Start of WORKING DATA

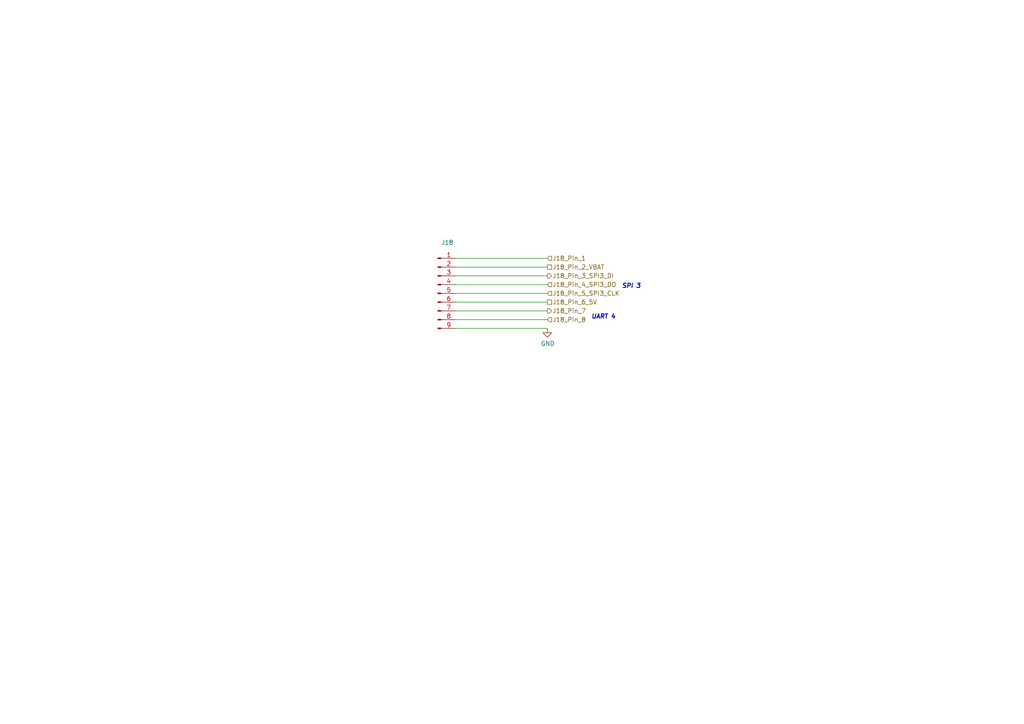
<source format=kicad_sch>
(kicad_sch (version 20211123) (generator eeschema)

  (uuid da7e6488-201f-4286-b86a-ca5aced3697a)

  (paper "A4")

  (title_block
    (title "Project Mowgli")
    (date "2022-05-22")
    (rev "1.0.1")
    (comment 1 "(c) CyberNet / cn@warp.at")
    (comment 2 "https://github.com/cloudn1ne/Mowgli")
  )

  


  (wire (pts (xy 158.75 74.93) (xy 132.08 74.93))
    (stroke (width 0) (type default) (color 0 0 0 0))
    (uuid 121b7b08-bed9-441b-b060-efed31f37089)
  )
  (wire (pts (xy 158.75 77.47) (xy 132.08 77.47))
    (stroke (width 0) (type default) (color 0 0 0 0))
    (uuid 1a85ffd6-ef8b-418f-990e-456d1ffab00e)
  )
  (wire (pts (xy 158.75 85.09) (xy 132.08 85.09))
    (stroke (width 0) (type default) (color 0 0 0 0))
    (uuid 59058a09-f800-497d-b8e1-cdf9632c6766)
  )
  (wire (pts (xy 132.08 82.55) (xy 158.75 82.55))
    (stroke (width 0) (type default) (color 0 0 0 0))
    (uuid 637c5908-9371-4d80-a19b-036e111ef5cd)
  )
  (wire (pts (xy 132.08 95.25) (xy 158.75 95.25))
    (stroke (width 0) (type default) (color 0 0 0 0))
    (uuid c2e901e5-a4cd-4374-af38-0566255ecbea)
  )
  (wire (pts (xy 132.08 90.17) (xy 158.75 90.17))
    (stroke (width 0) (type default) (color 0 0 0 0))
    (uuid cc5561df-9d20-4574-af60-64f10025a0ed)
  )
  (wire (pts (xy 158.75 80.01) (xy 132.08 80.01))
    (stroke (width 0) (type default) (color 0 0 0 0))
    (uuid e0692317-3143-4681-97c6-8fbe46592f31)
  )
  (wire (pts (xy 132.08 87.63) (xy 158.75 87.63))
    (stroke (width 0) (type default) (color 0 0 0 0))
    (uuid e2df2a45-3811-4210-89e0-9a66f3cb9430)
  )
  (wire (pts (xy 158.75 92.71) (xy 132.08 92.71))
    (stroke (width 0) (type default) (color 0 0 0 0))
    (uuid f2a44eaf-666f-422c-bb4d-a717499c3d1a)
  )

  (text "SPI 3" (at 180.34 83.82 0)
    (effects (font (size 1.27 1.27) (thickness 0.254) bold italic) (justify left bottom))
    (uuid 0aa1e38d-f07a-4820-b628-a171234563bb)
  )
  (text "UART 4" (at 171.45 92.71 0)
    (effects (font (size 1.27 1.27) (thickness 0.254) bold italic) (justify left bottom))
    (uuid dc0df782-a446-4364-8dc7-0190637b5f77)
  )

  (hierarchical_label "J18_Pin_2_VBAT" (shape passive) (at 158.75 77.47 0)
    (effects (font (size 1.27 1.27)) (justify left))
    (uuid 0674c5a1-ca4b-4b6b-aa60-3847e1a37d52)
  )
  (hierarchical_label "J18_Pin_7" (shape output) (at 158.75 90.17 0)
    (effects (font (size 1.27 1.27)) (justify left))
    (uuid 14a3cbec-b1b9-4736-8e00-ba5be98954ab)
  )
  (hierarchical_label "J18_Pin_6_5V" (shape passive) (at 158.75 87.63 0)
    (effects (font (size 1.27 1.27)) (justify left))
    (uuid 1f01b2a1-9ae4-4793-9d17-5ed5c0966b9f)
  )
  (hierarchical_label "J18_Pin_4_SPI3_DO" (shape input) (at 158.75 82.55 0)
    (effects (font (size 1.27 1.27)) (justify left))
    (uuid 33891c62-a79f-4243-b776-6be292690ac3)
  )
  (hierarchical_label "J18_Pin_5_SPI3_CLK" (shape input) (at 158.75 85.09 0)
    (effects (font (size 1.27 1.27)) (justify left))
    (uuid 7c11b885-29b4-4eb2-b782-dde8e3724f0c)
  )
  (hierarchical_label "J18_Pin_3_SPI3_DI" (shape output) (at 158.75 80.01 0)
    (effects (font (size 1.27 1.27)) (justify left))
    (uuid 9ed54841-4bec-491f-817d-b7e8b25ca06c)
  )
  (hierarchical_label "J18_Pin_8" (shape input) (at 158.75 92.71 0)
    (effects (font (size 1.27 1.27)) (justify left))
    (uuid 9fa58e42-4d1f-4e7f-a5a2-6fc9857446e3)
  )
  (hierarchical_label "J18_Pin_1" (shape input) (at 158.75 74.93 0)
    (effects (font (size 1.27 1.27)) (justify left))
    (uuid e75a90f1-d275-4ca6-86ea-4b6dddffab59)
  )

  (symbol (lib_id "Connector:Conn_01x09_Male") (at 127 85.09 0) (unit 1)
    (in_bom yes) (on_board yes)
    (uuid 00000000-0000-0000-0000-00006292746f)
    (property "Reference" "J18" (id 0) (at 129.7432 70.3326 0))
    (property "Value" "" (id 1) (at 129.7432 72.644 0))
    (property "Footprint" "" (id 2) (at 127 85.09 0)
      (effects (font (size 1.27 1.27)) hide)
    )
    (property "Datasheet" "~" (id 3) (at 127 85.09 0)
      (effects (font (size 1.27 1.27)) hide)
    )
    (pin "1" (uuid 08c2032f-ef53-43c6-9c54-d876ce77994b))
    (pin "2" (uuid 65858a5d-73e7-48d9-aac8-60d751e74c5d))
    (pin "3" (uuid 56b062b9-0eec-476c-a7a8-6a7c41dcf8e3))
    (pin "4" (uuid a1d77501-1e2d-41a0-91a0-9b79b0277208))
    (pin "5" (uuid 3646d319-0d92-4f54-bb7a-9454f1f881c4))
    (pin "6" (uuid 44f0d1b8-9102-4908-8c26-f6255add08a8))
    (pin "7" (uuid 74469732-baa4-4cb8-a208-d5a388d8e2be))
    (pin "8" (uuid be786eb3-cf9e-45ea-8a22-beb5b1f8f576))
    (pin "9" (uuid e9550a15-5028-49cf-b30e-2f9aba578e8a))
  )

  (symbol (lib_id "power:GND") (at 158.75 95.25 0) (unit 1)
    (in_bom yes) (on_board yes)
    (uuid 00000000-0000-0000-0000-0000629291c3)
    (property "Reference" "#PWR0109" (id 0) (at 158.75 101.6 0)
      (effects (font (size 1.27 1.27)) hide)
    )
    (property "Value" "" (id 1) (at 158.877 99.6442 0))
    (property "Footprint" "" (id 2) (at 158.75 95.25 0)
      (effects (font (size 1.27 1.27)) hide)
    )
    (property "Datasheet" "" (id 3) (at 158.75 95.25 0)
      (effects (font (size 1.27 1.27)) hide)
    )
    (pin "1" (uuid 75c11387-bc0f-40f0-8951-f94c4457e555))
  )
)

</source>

End of WORKING DATA
Start of WORKING DATA

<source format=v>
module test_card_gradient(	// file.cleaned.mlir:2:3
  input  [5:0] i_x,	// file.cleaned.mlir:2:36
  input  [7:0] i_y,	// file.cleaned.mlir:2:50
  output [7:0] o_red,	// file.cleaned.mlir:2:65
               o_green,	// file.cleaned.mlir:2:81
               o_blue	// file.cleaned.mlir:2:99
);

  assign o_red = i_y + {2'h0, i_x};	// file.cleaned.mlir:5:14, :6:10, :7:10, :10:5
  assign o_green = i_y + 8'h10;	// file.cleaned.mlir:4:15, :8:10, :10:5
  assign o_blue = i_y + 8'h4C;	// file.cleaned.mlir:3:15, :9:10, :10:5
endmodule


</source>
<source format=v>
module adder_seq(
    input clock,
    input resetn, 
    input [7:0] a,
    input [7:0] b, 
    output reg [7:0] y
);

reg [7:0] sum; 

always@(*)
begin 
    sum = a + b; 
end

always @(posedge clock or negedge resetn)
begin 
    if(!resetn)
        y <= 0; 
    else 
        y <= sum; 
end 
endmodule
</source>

End of WORKING DATA

#### ACTIVITY
Each line in the listing where the word "clock" is found is to be copied.

#### RESPONSE TO THE TASK
    input clock,
always @(posedge clock or negedge resetn)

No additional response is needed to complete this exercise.